We completed an individually randomized, double-blind, placebo-controlled trial in Tanzania. Infants were randomized within 3 days of birth to a single dose of vitamin A (50 000 IU) or placebo. We assessed infants at 1 and 3 days after supplementation, as well as 1, 3, 6 and 12 months after supplementation. We included all live births in the analysis and used relative risks (RR) and 95% confidence intervals (CI) to assess the risks of mortality and hospitalization by 12 months. We used general estimating equations to assess the incidence of morbidities during infancy.

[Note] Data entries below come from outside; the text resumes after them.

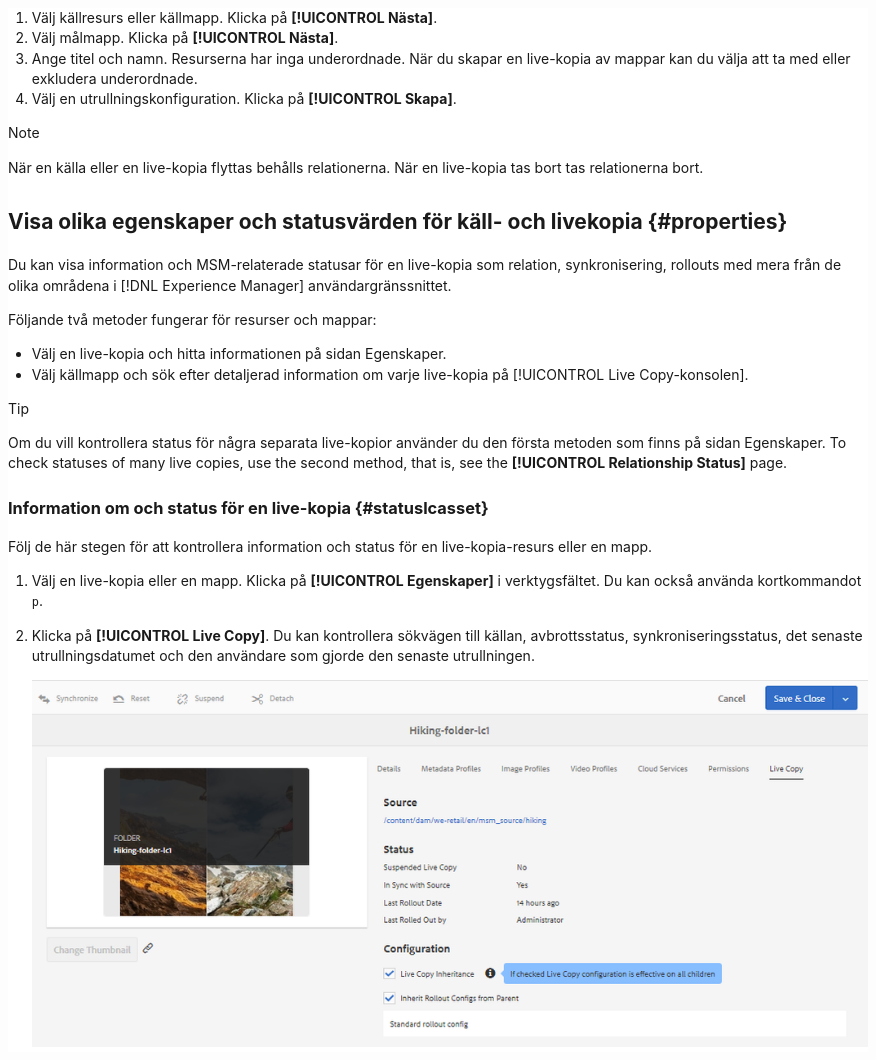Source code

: 1. Välj källresurs eller källmapp. Klicka på **[!UICONTROL Nästa]**.
1. Välj målmapp. Klicka på **[!UICONTROL Nästa]**.
1. Ange titel och namn. Resurserna har inga underordnade. När du skapar en live-kopia av mappar kan du välja att ta med eller exkludera underordnade.
1. Välj en utrullningskonfiguration. Klicka på **[!UICONTROL Skapa]**.

>[!NOTE]
>
>När en källa eller en live-kopia flyttas behålls relationerna. När en live-kopia tas bort tas relationerna bort.

## Visa olika egenskaper och statusvärden för käll- och livekopia {#properties}

Du kan visa information och MSM-relaterade statusar för en live-kopia som relation, synkronisering, rollouts med mera från de olika områdena i [!DNL Experience Manager] användargränssnittet.

Följande två metoder fungerar för resurser och mappar:

* Välj en live-kopia och hitta informationen på sidan Egenskaper.
* Välj källmapp och sök efter detaljerad information om varje live-kopia på [!UICONTROL Live Copy-konsolen].

>[!TIP]
>
>Om du vill kontrollera status för några separata live-kopior använder du den första metoden som finns på sidan Egenskaper. To check statuses of many live copies, use the second method, that is, see the **[!UICONTROL Relationship Status]** page.

### Information om och status för en live-kopia {#statuslcasset}

Följ de här stegen för att kontrollera information och status för en live-kopia-resurs eller en mapp.

1. Välj en live-kopia eller en mapp. Klicka på **[!UICONTROL Egenskaper]** i verktygsfältet. Du kan också använda kortkommandot `p`.
1. Klicka på **[!UICONTROL Live Copy]**. Du kan kontrollera sökvägen till källan, avbrottsstatus, synkroniseringsstatus, det senaste utrullningsdatumet och den användare som gjorde den senaste utrullningen.

   ![Live-kopieringsinformation och status visas i en konsol i Egenskaper](assets/lcfolder_info_properties.png)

A total of 31 999 infants were enrolled in the study between August 2010 and March 2013. At 12 months, vitamin A did not reduce all-cause infant mortality (RR 1.04; 95% CI 0.92-1.16), nor affect hospitalization (RR 1.09; 95% CI 0.97-1.22) or all-cause morbidity (RR 1.00; 95% CI 0.96-1.05). Postpartum maternal vitamin A supplementation modified the effect of neonatal vitamin A supplementation on mortality at 12 months (P-value, test for interaction = 0.04). Among infants born to women who received a mega-dose of vitamin A after delivery, NVAS appeared to increase the risk of death (RR 1.12; 95% CI 0.98-1.29), whereas the risk of death among infants born to women who did not receive a mega-dose was reduced (RR 0.86; 95% CI 0.70-1.06). We noted no modification of the effect of NVAS by infant gender, birthweight or maternal HIV status.
NVAS did not affect the risk of death or incidence of common childhood morbidities. However, this study sheds light on potential sources of heterogeneity of the effect of neonatal vitamin A supplementation which should be further examined in a pooled analysis of all NVAS trials.